OK, there are two separate issues here:
(a) You have a LED. Therefore you need to drive it with a circuit to regulate current, be it a plain resistor, a linear current regulator or a switching current regulator (AKA LED driver).
Because of the high LED power a resistor is not a good choice. Linear regulators need the battery voltage to be always higher than the LED forward voltage and dissipate the extra power as heat. Switching regulators exist in various types (eg. boost, SEPIC and buck) and are more efficient.
(b) You want to decide on battery voltage so that circuit (a) is as simple, as cheap or as efficient as possible (add your own criteria here).
There are three possible design choices for the battery voltage \$V_\text{bat}\$:
- \$V_\text{bat}\$ is always below the LED forward voltage (\$V_\text{f} = 12\$V in your case).
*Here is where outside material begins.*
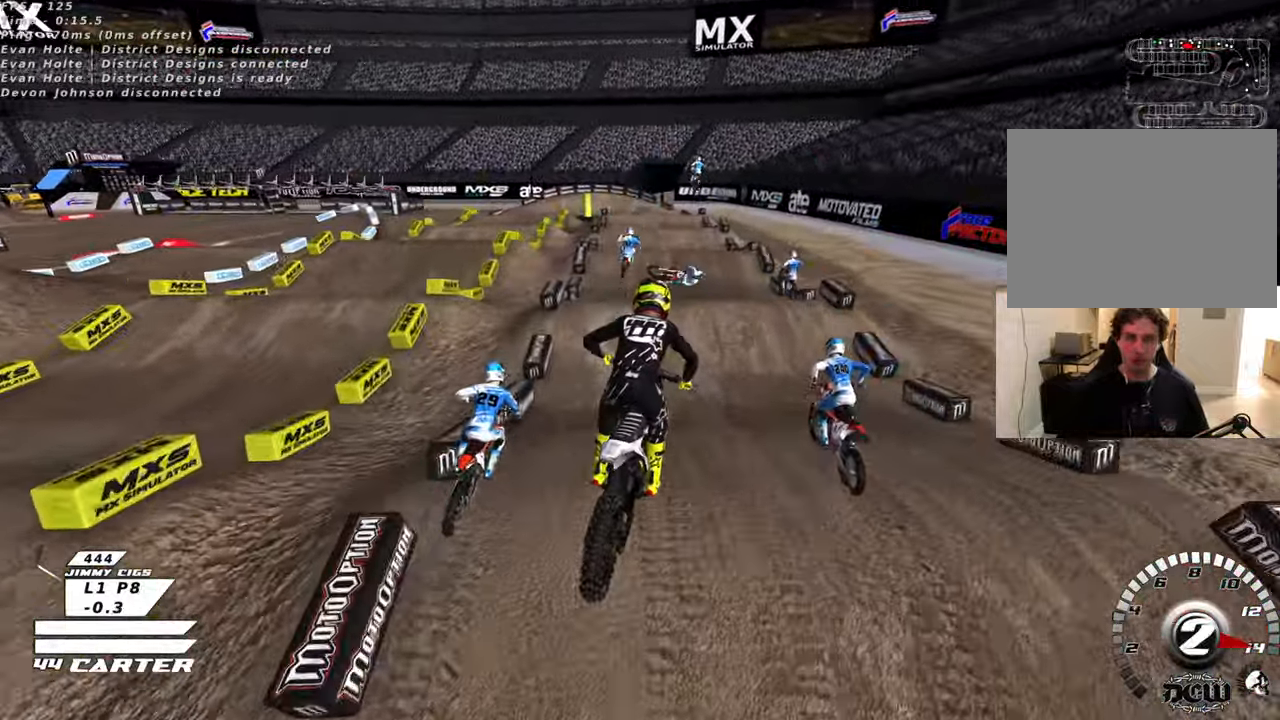
{"buttons": ["A", "R2"], "left_stick": "up", "right_stick": "center", "events": [[100, "left_stick", "center"], [400, "A", "down"], [433, "left_stick", "up"]]}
You need a boost converter.
- \$V_\text{bat}\$ is sometimes below, sometimes above \$V_\text{f}\$. You need a SEPIC converter or buck-boost converter.
- \$V_\text{bat}\$ is always above \$V_\text{f}\$. You can use a buck converter, or a linear regulator if \$V_\text{bat}\$ is close to \$V_\text{f}\$, but not too close (they need 1 to 2 V of extra voltage).
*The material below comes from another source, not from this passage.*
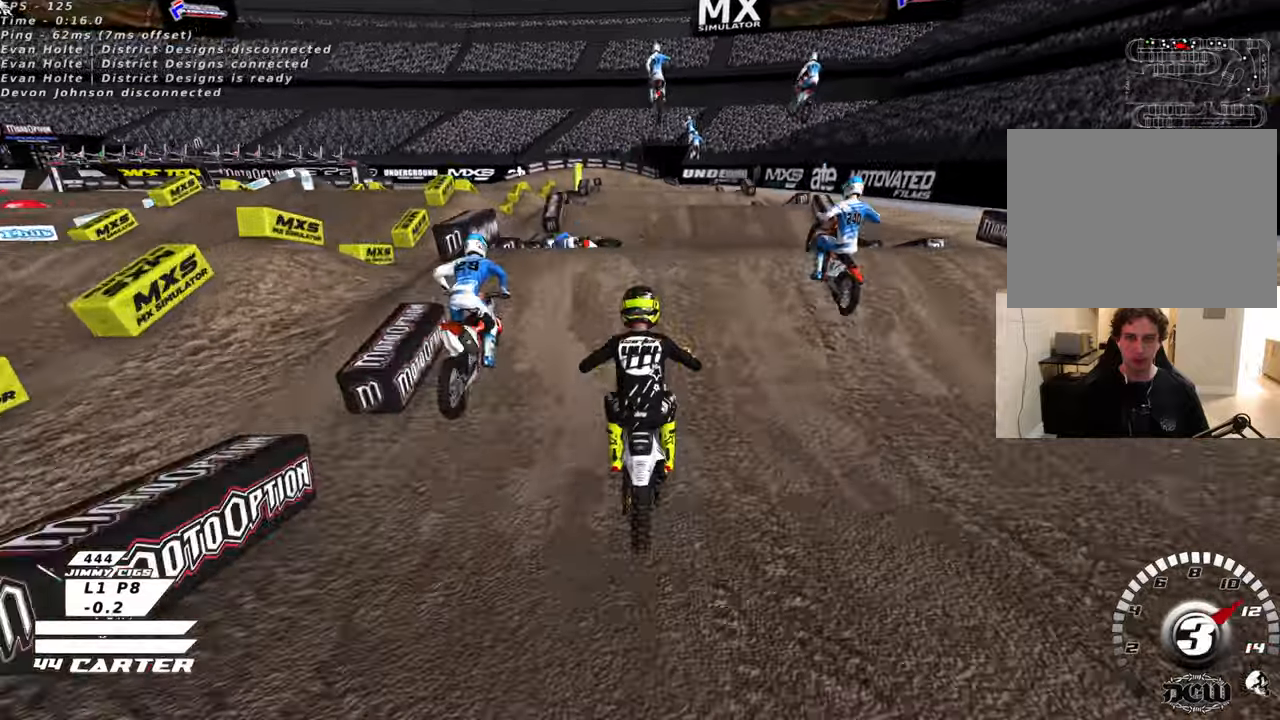
{"buttons": [], "left_stick": "down-right", "right_stick": "center", "events": [[33, "A", "up"], [100, "left_stick", "down"], [216, "left_stick", "left"], [250, "R2", "up"], [283, "left_stick", "down-left"], [450, "left_stick", "down-right"]]}
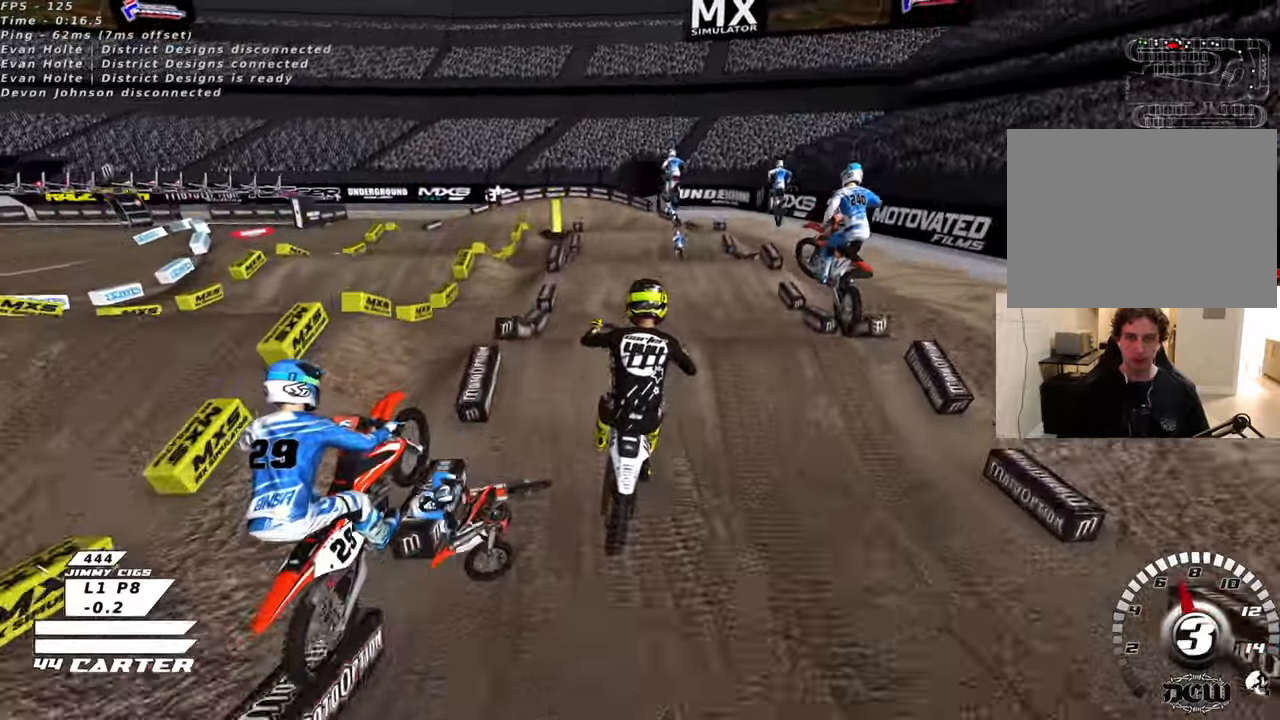
{"buttons": ["A", "R2"], "left_stick": "up", "right_stick": "center", "events": [[100, "left_stick", "down"], [200, "left_stick", "down-left"], [233, "L1", "down"], [233, "R2", "down"], [300, "A", "down"], [333, "L1", "up"], [333, "left_stick", "up-left"], [433, "A", "up"], [483, "A", "down"], [483, "left_stick", "up"]]}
Now as for the current limit circuit, there are again three choices:
you can use a switching voltage regulator (boost, sepic or buck) to set \$V_\text{out} = V_\text{f} +\$ 1 to 2 V followed by a linear current regulator. But the losses of the two regulators will add up to 20-40%.
you can use a switching converter (boost, sepic or buck) that has a built-in output current limit. Because of this feature it's probably sold under the name of LED driver. Losses will be lower, 10-20%.
for the buck case only: calculate the power dissipated as heat in a linear regulator: \$P_\text{reg} = I_\text{LED} \times (V_\text{bat}^\text{max} - V_\text{f})\$ (using volts / amperes, not mA). If \$P_\text{reg}\$ is less than 1 to 2 W, you might be better off using a linear regulator only. That's because switching regulators have an efficiency of 80-90% and will waste 1 to 2 W anyways. If it's more than that, you should use a switching converter as described above.
You will find that buck LED drivers are easy to find. Boost and SEPIC LED drivers are harder to find and must sometimes be built from scratch. Buck and boost voltage regulators and linear current regulators are also easy to find.